TASK BRIEF:
From the rows below, extract each line that contains the word "Reading" and copy it in full.

INFORMATION PROVIDED:
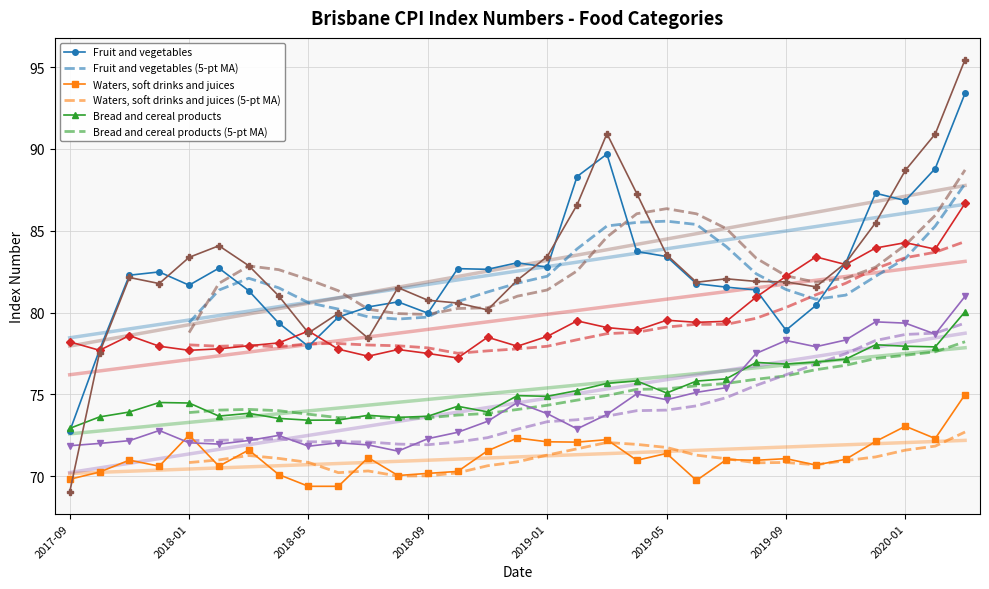

Reading left to right, what are all the values shown in this chart?

Fruit and vegetables: 2017-09=72.7	2017-10=77.7	2017-11=82.3	2017-12=82.5	2018-01=81.7	2018-02=82.7	2018-03=81.3	2018-04=79.4	2018-05=77.9	2018-06=79.7	2018-07=80.3	2018-08=80.7	2018-09=80.0	2018-10=82.7	2018-11=82.6	2018-12=83.0	2019-01=82.8	2019-02=88.3	2019-03=89.7	2019-04=83.7	2019-05=83.4	2019-06=81.8	2019-07=81.5	2019-08=81.4	2019-09=78.9	2019-10=80.4	2019-11=83.0	2019-12=87.3	2020-01=86.8	2020-02=88.8	2020-03=93.4
Waters, soft drinks and juices: 2017-09=69.8	2017-10=70.2	2017-11=71.0	2017-12=70.6	2018-01=72.5	2018-02=70.6	2018-03=71.6	2018-04=70.1	2018-05=69.4	2018-06=69.4	2018-07=71.1	2018-08=70.0	2018-09=70.2	2018-10=70.3	2018-11=71.5	2018-12=72.3	2019-01=72.1	2019-02=72.1	2019-03=72.2	2019-04=71.0	2019-05=71.4	2019-06=69.7	2019-07=71.0	2019-08=71.0	2019-09=71.1	2019-10=70.7	2019-11=71.0	2019-12=72.1	2020-01=73.0	2020-02=72.3	2020-03=75.0
Bread and cereal products: 2017-09=72.9	2017-10=73.6	2017-11=73.9	2017-12=74.5	2018-01=74.5	2018-02=73.7	2018-03=73.8	2018-04=73.5	2018-05=73.4	2018-06=73.4	2018-07=73.7	2018-08=73.6	2018-09=73.7	2018-10=74.3	2018-11=73.9	2018-12=74.9	2019-01=74.9	2019-02=75.2	2019-03=75.7	2019-04=75.8	2019-05=75.1	2019-06=75.8	2019-07=76.0	2019-08=77.0	2019-09=76.8	2019-10=77.0	2019-11=77.2	2019-12=78.0	2020-01=77.9	2020-02=77.9	2020-03=80.0
Fish and other seafood: 2017-09=78.2	2017-10=77.7	2017-11=78.6	2017-12=77.9	2018-01=77.7	2018-02=77.8	2018-03=78.0	2018-04=78.1	2018-05=78.9	2018-06=77.8	2018-07=77.3	2018-08=77.7	2018-09=77.5	2018-10=77.2	2018-11=78.5	2018-12=77.9	2019-01=78.5	2019-02=79.5	2019-03=79.1	2019-04=78.9	2019-05=79.5	2019-06=79.4	2019-07=79.5	2019-08=80.9	2019-09=82.2	2019-10=83.4	2019-11=82.9	2019-12=83.9	2020-01=84.3	2020-02=83.9	2020-03=86.7
Cheese: 2017-09=71.9	2017-10=72.0	2017-11=72.2	2017-12=72.8	2018-01=72.0	2018-02=72.0	2018-03=72.2	2018-04=72.5	2018-05=71.8	2018-06=72.0	2018-07=71.9	2018-08=71.5	2018-09=72.3	2018-10=72.7	2018-11=73.3	2018-12=74.5	2019-01=73.8	2019-02=72.9	2019-03=73.8	2019-04=75.0	2019-05=74.7	2019-06=75.1	2019-07=75.4	2019-08=77.5	2019-09=78.3	2019-10=77.9	2019-11=78.3	2019-12=79.4	2020-01=79.3	2020-02=78.7	2020-03=81.0
Vegetables: 2017-09=69.0	2017-10=77.5	2017-11=82.1	2017-12=81.8	2018-01=83.4	2018-02=84.1	2018-03=82.9	2018-04=81.0	2018-05=78.8	2018-06=80.0	2018-07=78.4	2018-08=81.5	2018-09=80.8	2018-10=80.6	2018-11=80.2	2018-12=82.0	2019-01=83.4	2019-02=86.6	2019-03=90.9	2019-04=87.3	2019-05=83.5	2019-06=81.8	2019-07=82.1	2019-08=81.9	2019-09=81.9	2019-10=81.6	2019-11=83.0	2019-12=85.5	2020-01=88.7	2020-02=90.9	2020-03=95.5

ANSWER SECTION:
Reading left to right, what are all the values shown in this chart?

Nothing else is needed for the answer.